Ven, sígueme
Tesoros escondidos
Al adentrarte en tu estudio de las Escrituras este mes, puedes extraer una gran cantidad de lecciones y verdades.
Ilustraciones por Emily Jones
Probablemente hayas escuchado que hay una diferencia entre leer y estudiar las Escrituras. Cuando estudias, estás centrado, interesado, sientes curiosidad, estás dispuesto a la oración y abierto al Espíritu. Estableces conexiones y aprendes lecciones personales y verdades eternas.
Estos son unos cuantos ejemplos de algunas lecciones y verdades que descubrimos al estudiar los pasajes de las Escrituras del plan de estudio de Ven, sígueme de este mes. ¿Qué tipo de tesoros puedes encontrar?
Las páginas se perdieron, pero el Señor tenía un plan.
Las planchas de oro comenzaban con el compendio que hizo Mormón del libro de Lehi. José Smith tradujo 116 páginas, pero luego Martin Harris perdió esas páginas.
¿No podía José simplemente volver a traducirlo? Sí, pero los enemigos de José tenían las páginas perdidas y buscarían diferencias entre las dos traducciones (o inventarían algunas) para atacarlo (véase Doctrina y Convenios 10:29–32).
Afortunadamente, el Señor tenía un plan. Siglos antes, Él había mandado a Nefi que hiciera un segundo juego de planchas que cubría gran parte de ese mismo material, pero que se centraba más en las cosas espirituales (véase 2 Nefi 5:29–33). Luego, el Señor inspiró a Mormón a incluir esas planchas menores junto con su compendio de todo lo demás (véase Palabras de Mormón 1:3–7).
El Señor se aseguró de que todavía tuviéramos un registro de cosas como la visión de Lehi del árbol de la vida y el viaje de su familia a la tierra prometida. Algún día se restaurará la parte faltante. Mientras tanto, tenemos aún más motivos para estudiar y amar lo que sí tenemos, considerando todo el esfuerzo que el Señor hizo para asegurarse de que lo tuviéramos.
Oliver Cowdery se unió al equipo y vivió experiencias inolvidables.
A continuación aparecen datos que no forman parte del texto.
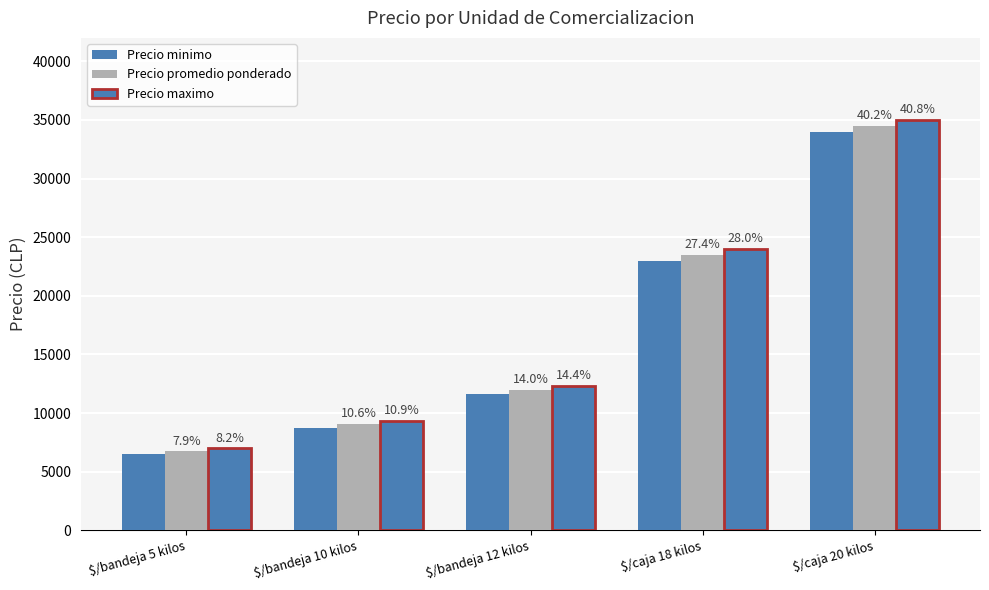

How many groups of bars are there?

5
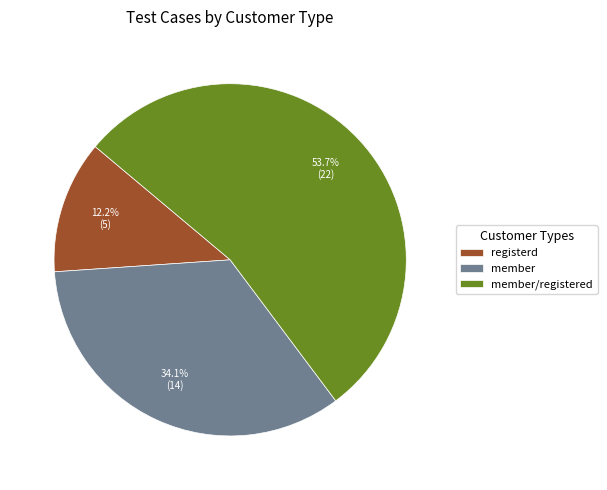

To the nearest percent, what portion does member/registered represent?

54%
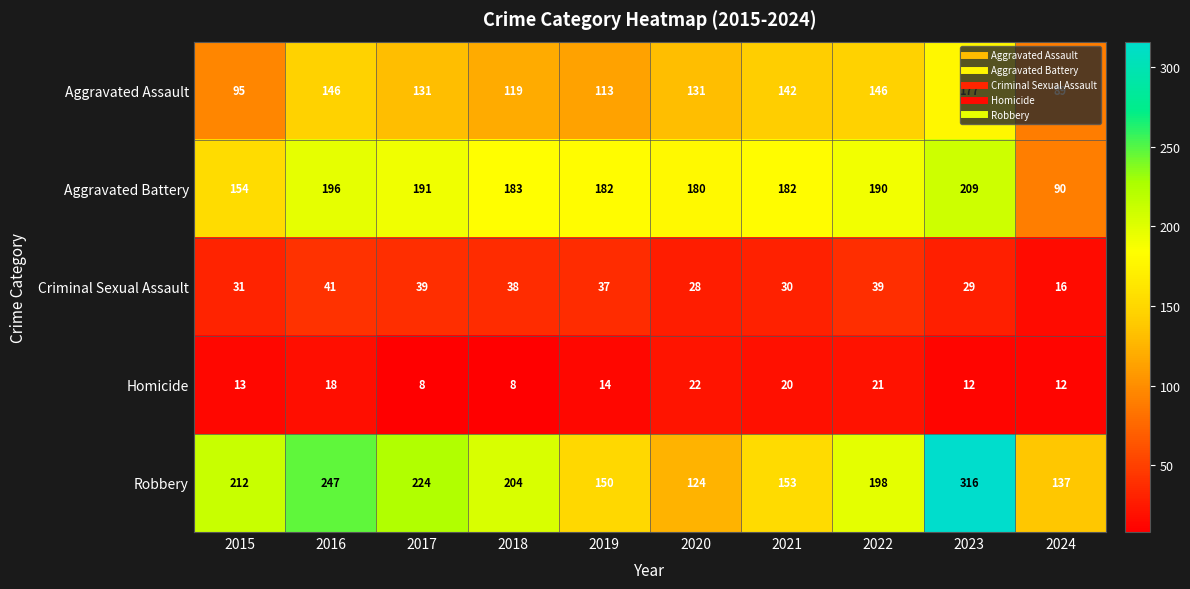

How many data points in Criminal Sexual Assault are less than 37?

5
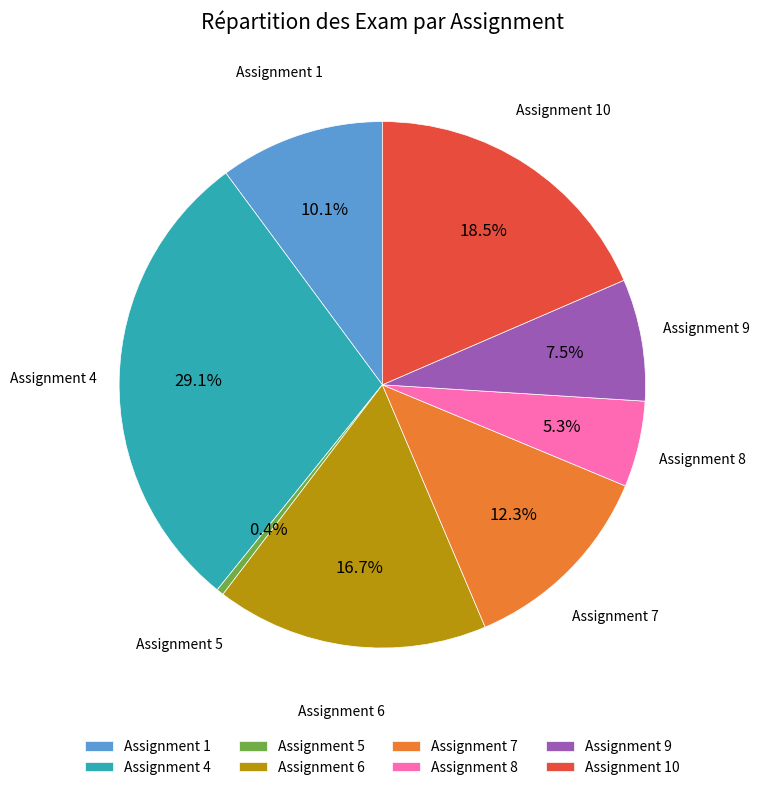

Rank the categories by value from highest to lowest.

Assignment 4, Assignment 10, Assignment 6, Assignment 7, Assignment 1, Assignment 9, Assignment 8, Assignment 5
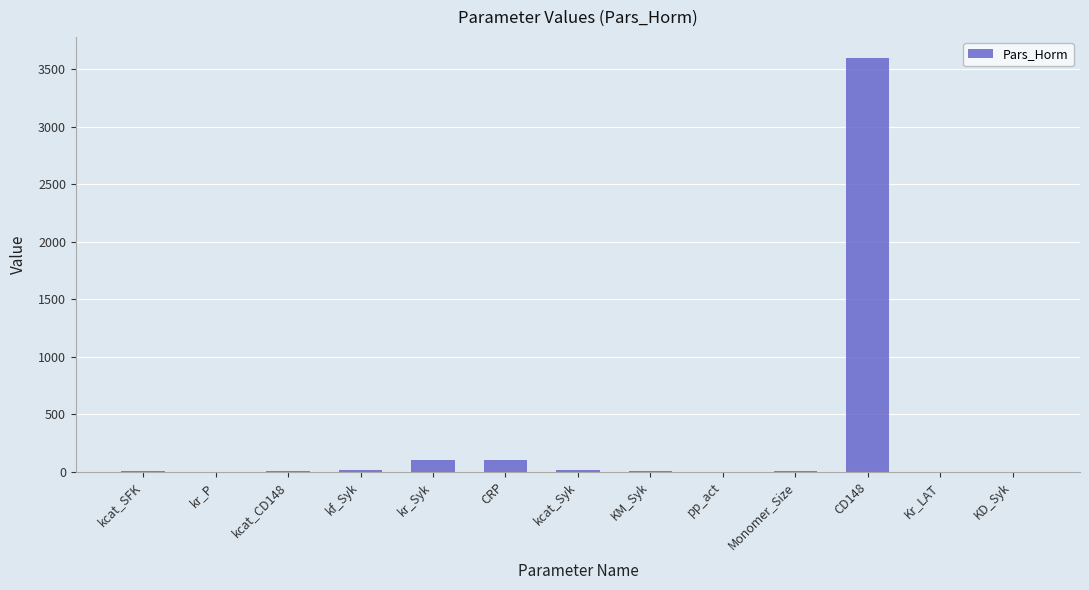

Which label corresponds to the largest value in the chart?

CD148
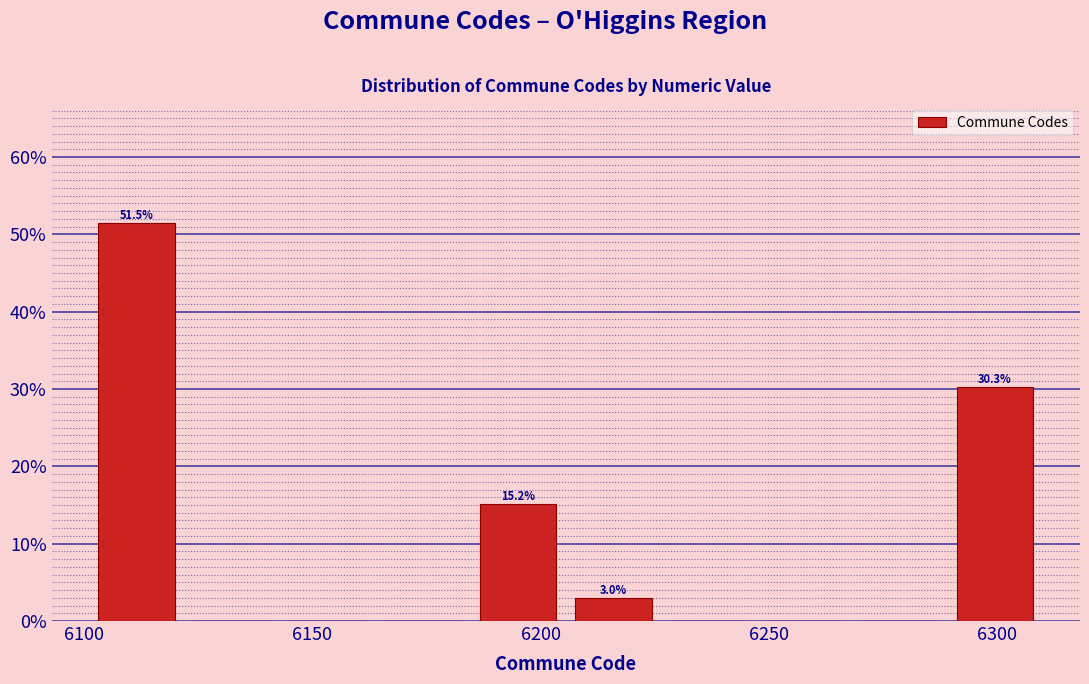

Which range on the x-axis has the tallest bar?

6100 to 6120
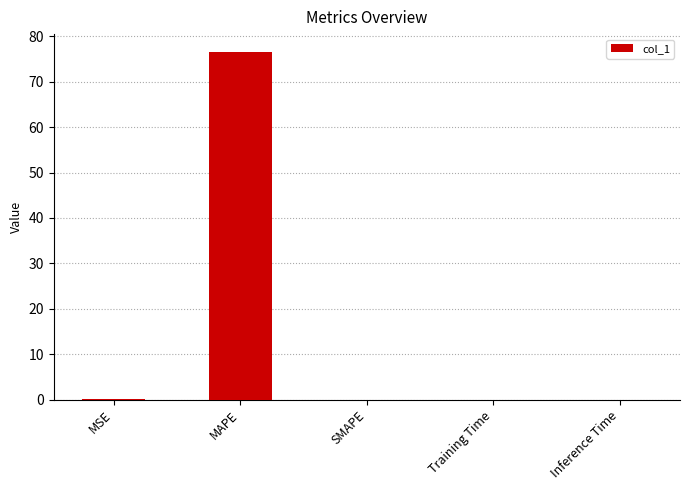

What is the maximum value shown in the chart?

76.7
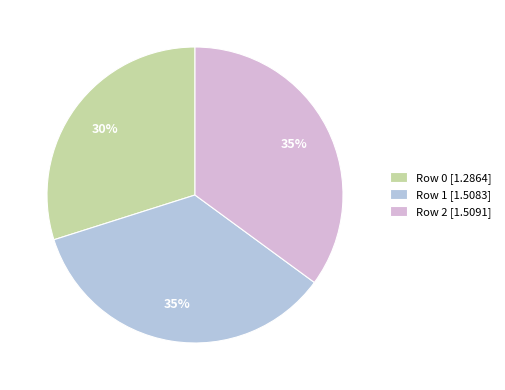

To the nearest percent, what portion does Row 1 represent?

35%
Imagina que eres Oliver Cowdery, un maestro de escuela de 22 años que ha conocido a la familia de José Smith, padre, y se ha enterado de las cosas asombrosas que su hijo José está haciendo, ¡y entonces decides participar!
Lo siguiente que sabes es que estás transcribiendo la traducción del Libro de Mormón dictada por José. ¡Qué experiencia! Cuando Oliver dijo: “Estos fueron días inolvidables” (nota al pie de página de José Smith—Historia 1:71), esas palabras deben haberse quedado cortas.
A medida que José y Oliver traducían y transcribían el Libro de Mormón, tuvieron preguntas acerca del bautismo. Puedes conocer lo que sucedió cuando llevaron sus preguntas al Señor, lo que resultó en experiencias más sagradas que ninguno de los dos olvidaría jamás.
El Señor trae personas a nuestra vida para ayudarnos y para que nosotros las ayudemos.
He aquí un dato valioso: Tener éxito suele requerir la ayuda de otras personas.
El Padre Celestial pone a personas en nuestro camino que pueden bendecir nuestra vida (y cuyas vidas nosotros podemos bendecir). Esto es válido tanto para los asuntos espirituales como para los temporales. José Smith conoció a Oliver Cowdery, porque Oliver, un maestro de escuela, había conocido a los padres de José en el transcurso de su trabajo. Oliver ya era amigo de la familia Whitmer, que pronto se convirtió y comenzó a hacer una obra que José no habría podido hacer solo.
Cosas grandiosas se lograron porque estas personas “casualmente” entraron en la vida de los demás. ¿Crees que fue una coincidencia que se conocieran? ¡No!
Cuando le pidas ayuda al Padre Celestial, no te cierres a la posibilidad de que el Espíritu Santo pueda susurrarte el nombre de alguien en tu vida que pueda brindarte la ayuda que necesitas.
Y no olvides el lado opuesto de esa moneda: ¿En el camino de quién te han puesto a ti? ¿Para las oraciones de quién puedes ser tú una respuesta?